The RBI governor emphasised that the liquidity availed by banks under the scheme has to be deployed in investment-grade corporate bonds, commercial papers and non-convertible debentures, over and above, the outstanding level of those investments in these bonds, as on March 25, 2020.

Eligible instruments comprise both primary market issuances as well as secondary market purchases, including from MFs and NBFCs.

“Investments made by the banks under this facility will be classified as held-to-maturity (HTM) even in excess of 25 percent of the total investment permitted to be included in HTM portfolio,” Das said.

Exposure under this facility will also be not recognised under the large-exposure framework.

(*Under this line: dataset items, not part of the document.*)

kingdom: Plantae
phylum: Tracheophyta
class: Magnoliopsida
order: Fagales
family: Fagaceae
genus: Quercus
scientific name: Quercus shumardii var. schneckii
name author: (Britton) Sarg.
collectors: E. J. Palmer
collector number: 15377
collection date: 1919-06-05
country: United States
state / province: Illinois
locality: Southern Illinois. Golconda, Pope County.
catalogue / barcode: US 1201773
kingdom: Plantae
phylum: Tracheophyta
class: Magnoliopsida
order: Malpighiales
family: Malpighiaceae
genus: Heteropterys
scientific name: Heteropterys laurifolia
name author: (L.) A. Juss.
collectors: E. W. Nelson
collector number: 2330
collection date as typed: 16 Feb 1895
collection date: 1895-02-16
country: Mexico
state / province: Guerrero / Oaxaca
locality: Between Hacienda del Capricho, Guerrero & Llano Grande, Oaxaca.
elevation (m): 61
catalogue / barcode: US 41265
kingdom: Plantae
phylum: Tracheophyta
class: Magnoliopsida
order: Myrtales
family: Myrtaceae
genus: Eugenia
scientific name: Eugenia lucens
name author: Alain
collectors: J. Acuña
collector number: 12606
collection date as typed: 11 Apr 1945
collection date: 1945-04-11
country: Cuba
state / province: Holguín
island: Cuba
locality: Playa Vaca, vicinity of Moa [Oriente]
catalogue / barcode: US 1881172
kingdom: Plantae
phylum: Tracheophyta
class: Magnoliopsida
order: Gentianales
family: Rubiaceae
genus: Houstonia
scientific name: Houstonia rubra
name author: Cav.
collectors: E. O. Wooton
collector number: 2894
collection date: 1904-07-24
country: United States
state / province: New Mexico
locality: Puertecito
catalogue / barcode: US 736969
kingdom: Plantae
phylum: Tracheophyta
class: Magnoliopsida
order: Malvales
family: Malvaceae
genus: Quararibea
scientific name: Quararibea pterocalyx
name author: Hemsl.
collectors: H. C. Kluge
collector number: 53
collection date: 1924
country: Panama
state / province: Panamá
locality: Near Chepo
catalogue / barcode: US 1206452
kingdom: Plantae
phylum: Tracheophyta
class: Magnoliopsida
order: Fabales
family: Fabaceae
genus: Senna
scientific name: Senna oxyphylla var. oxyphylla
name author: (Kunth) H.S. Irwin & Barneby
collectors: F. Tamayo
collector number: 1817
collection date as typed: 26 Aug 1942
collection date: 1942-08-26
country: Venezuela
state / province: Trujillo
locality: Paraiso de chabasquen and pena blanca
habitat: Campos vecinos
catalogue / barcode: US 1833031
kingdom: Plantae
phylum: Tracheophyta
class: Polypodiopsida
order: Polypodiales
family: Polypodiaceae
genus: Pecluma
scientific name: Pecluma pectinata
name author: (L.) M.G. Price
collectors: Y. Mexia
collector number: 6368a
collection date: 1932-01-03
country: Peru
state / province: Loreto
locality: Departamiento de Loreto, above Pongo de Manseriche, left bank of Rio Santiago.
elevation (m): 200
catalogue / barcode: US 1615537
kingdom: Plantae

The first auction of Rs 25,000 crore, under this arrangement, will be conducted later on March 27.

CRR reduced by 100 bps

The RBI said that despite ample liquidity in the system, its distribution was highly asymmetrical.

“To help banks tide over the disruption caused by COVID-19, it has been decided to reduce the cash-reserve-ratio (CRR) of all banks by 100 bps to 3 percent of net demand and time liabilities (NDTL) with effect from March 28 for a period of one year,” Das said.

This reduction would release primary liquidity of about Rs 1.37 lakh crore uniformly across the banking system in proportion to liabilities of the constituents rather than in relation to their holding of excess SLR.

The RBI also reduced the minimum daily CRR balance from 90 percent to 80 percent, effective March 28. This is a one-time dispensation available up to June 26, 2020.

The RBI increased the accommodation under the marginal standing facility (MSF) from 2 percent of the statutory liquidity ratio (SLR) to 3 percent with immediate effect. This measure will be applicable up to June 30, 2020 and it should provide comfort to the banking system by allowing it to avail an additional Rs 1.37 lakh crore of liquidity under the LAF window.

These measures will inject a liquidity of 3.74 lakh crore in the system.

Widening monetary policy rate corridor

The  RBI also decided to widen the monetary policy rate corridor.

"In view of persistent excess liquidity, it has been decided to widen the existing policy rate corridor from 50 bps to 65 bps. Under the new corridor, the reverse repo rate under the LAF would be 40 bps lower than the policy repo rate against the existing 25 bps. The marginal standing facility rate would continue to be 25 bps above the policy rates,” Das said.

Moratorium on term loans

All lending institutions have been permitted a three-month moratorium on payments of instalments of all term loans outstanding as of March 1, 2020.

Deferment of interest on working capital facilities

Lending institutions can defer by three months payment of interest outstanding as on March 1 on working capital facilities sanctioned in the form of cash-credit and overdraft and such. The accumulated interest for the period will be paid at the end of the deferment period.

The moratorium on term loans and the deferment of interest on working capital will not result in asset classification downgrade, the RBI governor said.

Easing of working capital financing

In respect of working capital facilities sanctioned in the form of cash credit, overdraft, lending institutions are allowed to recalculate drawing power by reducing margins or by reassessing the working capital cycle for borrowers.

More to come?

The RBI governor said the central bank was closely monitoring the situation and will step in whenever required.

“Let me assure you that the RBI is at work in mission mode. We have been monitoring the evolving financial market and the macroeconomic conditions and calibrating its operations to meet any need for additional liquidity support as well as to take other measures if warranted,” said the RBI governor.